TASK REQUIREMENTS:
Please print each record exactly, omitting none of them.

── DATA IN THIS EXERCISE

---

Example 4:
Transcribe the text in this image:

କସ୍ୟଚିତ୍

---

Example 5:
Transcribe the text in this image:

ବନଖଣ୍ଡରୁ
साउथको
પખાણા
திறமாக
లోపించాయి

────

SOLUTION TO THE EXERCISE:
---

Example 4:
Transcribe the text in this image:

କସ୍ୟଚିତ୍

---

Example 5:
Transcribe the text in this image:

ବନଖଣ୍ଡରୁ
साउथको
પખાણા
திறமாக
లోపించాయి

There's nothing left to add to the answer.